De Unie stelt de regels voor de aanvullende programma's vast, met name voor wat betreft de verspreiding van de kennis en de toegang van andere lidstaten.

Artikel 185

Bij de tenuitvoerlegging van het meerjarenkaderprogramma kan de Unie in overeenstemming met de betrokken lidstaten voorzien in deelneming aan door verscheidene lidstaten opgezette onderzoek- en ontwikkelingsprogramma's, met inbegrip van de deelneming aan de voor de uitvoering van die programma's tot stand gebrachte structuren.

Artikel 186

Bij de tenuitvoerlegging van het meerjarenkaderprogramma kan de Unie voorzien in samenwerking met derde landen of internationale organisaties inzake onderzoek en technologische ontwikkeling en demonstratie in de Unie.

De nadere regeling van deze samenwerking kan worden vastgesteld in overeenkomsten tussen de Unie en de betrokken derde partijen.

Artikel 187

De Unie kan gemeenschappelijke ondernemingen of andere structuren in het leven roepen die noodzakelijke zijn voor de goede uitvoering van programma's voor onderzoek en technologische ontwikkeling en demonstratie in de Unie.

Artikel 188

De Raad stelt, op voorstel van de Commissie en na raadpleging van het Europees Parlement en het Economisch en Sociaal Comité, de in artikel 187 bedoelde voorzieningen vast.

Het Europees Parlement en de Raad stellen, volgens de gewone wetgevingsprocedure en na raadpleging van het Economisch en Sociaal Comité, de in de artikelen 183, 184 en 185 bedoelde voorzieningen vast.

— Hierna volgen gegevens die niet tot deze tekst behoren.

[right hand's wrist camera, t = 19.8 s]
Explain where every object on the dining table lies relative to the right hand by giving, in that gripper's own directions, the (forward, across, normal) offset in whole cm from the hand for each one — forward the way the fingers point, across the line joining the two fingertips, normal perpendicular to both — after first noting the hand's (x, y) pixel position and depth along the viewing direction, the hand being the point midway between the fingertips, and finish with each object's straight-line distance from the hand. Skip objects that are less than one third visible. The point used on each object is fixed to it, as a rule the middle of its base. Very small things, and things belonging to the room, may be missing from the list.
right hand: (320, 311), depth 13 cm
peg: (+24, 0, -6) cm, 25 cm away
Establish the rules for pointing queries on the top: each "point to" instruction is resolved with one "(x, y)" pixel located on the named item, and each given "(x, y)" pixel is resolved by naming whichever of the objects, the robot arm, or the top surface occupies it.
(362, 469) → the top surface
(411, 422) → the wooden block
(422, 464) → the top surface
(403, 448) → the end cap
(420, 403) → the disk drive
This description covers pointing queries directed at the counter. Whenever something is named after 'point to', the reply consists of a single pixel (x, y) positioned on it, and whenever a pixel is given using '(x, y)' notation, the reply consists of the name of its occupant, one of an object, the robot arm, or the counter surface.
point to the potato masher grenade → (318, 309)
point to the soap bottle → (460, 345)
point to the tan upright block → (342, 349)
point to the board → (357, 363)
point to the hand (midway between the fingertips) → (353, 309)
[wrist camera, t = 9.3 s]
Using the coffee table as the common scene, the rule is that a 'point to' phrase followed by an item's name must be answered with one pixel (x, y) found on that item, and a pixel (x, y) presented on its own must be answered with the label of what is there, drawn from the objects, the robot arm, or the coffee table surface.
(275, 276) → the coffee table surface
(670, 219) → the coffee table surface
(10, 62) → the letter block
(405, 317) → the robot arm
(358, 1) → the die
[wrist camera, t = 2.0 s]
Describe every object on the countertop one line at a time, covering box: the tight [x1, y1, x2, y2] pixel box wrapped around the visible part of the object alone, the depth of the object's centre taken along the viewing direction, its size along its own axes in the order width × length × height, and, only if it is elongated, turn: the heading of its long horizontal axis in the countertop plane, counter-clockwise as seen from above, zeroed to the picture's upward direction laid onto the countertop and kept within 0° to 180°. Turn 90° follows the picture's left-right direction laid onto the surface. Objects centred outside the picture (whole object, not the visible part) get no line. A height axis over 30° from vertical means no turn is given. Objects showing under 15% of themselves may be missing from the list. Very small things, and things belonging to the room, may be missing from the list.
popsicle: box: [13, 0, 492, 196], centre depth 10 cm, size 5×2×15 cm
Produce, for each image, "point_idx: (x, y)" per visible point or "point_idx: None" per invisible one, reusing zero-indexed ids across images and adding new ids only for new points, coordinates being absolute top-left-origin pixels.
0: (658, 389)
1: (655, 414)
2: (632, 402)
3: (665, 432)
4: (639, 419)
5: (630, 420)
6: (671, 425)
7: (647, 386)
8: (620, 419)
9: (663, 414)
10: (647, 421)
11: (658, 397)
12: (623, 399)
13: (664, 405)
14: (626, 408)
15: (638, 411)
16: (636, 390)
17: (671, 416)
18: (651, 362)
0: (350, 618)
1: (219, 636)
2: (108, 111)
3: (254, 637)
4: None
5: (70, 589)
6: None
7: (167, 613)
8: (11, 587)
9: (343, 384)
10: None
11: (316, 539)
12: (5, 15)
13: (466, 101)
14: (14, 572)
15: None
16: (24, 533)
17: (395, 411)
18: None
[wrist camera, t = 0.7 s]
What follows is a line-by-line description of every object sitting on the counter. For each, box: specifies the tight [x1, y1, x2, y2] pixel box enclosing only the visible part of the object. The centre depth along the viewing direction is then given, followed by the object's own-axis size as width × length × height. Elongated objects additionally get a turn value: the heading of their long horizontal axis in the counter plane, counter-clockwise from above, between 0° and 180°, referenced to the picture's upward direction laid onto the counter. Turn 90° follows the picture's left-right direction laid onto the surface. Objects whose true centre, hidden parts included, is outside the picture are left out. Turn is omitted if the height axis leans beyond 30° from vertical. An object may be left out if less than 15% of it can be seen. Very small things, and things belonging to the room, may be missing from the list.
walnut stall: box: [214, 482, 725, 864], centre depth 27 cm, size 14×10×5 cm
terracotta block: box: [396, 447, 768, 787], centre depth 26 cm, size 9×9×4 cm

Voor de vaststelling van de aanvullende programma's is de goedkeuring van de betrokken lidstaten vereist.

Artikel 189

  • 1. 
    Om de wetenschappelijke en technische vooruitgang, het industriële concurrentievermogen en de uitvoering van haar beleid te bevorderen, stippelt de Unie een Europees ruimtevaartbeleid uit. Daartoe kan zij gemeenschappelijke initiatieven bevorderen, onderzoek en technologische ontwikkeling steunen en de nodige inspanningen coördineren voor de verkenning en het gebruik van de ruimte.
  • 2. 
    Om bij te dragen aan de verwezenlijking van de in lid 1 bedoelde doelstellingen, stellen het Europees Parlement en de Raad, volgens de gewone wetgevingsprocedure, de nodige maatregelen vast, die de vorm kunnen hebben van een Europees ruimtevaartprogramma, met uitsluiting van enige harmonisering van de wettelijke of bestuursrechtelijke bepalingen van de lidstaten.
  • 3. 
    De Unie gaat elke nuttige relatie aan met het Europees Ruimteagentschap.
  • 4. 
    Dit artikel laat de overige bepalingen van deze titel onverlet.

Artikel 190

Aan het begin van elk jaar legt de Commissie aan het Europees Parlement en de Raad een verslag voor. Dit verslag heeft met name betrekking op de activiteiten inzake onderzoek en technologische ontwikkeling en verspreiding van de resultaten in het voorafgaande jaar alsmede op het werkprogramma van het lopende jaar.